▸ **Görev Talimatları**:
Aşağıdaki kayıtlarda "spaces" dizesini içeren satırların tamamını değiştirmeden döndürün.
### Sağlanan Veriler ###
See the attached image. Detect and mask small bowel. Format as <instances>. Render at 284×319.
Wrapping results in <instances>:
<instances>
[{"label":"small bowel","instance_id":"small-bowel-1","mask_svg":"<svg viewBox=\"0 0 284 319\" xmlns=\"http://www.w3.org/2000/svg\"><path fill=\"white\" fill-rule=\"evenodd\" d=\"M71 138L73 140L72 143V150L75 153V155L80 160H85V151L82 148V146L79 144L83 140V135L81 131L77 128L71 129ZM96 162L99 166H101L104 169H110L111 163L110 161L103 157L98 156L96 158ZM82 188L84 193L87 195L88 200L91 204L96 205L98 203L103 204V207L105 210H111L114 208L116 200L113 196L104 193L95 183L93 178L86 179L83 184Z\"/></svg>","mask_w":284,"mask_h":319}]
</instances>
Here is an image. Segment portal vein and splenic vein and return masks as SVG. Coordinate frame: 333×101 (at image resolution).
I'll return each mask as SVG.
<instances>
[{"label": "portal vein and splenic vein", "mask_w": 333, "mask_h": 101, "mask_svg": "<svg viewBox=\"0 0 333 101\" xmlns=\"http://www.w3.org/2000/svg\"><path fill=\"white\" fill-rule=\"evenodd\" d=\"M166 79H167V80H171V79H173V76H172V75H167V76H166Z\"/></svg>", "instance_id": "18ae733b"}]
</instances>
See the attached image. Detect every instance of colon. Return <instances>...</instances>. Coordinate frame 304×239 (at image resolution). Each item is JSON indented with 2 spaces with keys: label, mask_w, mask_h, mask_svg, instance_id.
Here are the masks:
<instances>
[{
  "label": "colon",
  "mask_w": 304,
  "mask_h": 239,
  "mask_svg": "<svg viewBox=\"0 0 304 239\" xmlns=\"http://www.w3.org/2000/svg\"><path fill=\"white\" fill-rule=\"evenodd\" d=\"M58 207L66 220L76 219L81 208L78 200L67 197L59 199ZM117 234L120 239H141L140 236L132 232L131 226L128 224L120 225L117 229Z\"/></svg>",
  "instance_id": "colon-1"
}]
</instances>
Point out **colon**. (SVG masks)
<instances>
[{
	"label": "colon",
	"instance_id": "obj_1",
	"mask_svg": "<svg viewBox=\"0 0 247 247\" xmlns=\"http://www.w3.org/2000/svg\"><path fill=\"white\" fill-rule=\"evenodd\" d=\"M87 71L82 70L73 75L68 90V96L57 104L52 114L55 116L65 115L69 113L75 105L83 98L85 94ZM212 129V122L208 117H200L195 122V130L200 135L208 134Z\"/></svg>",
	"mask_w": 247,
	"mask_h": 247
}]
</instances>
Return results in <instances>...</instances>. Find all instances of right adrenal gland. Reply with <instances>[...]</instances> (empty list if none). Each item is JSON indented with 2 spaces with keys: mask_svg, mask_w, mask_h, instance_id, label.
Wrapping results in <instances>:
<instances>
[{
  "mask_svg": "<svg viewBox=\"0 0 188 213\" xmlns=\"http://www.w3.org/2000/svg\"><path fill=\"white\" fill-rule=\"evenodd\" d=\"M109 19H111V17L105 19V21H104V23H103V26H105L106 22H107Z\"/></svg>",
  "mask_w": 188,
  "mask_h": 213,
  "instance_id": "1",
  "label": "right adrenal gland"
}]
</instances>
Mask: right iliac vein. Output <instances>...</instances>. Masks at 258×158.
###
▸ **Doğru Yanıt**:
See the attached image. Detect every instance of colon. Return <instances>...</instances>. Coordinate frame 304×239 (at image resolution). Each item is JSON indented with 2 spaces with keys: label, mask_w, mask_h, mask_svg, instance_id.
Return results in <instances>...</instances>. Find all instances of right adrenal gland. Reply with <instances>[...]</instances> (empty list if none). Each item is JSON indented with 2 spaces with keys: mask_svg, mask_w, mask_h, instance_id, label.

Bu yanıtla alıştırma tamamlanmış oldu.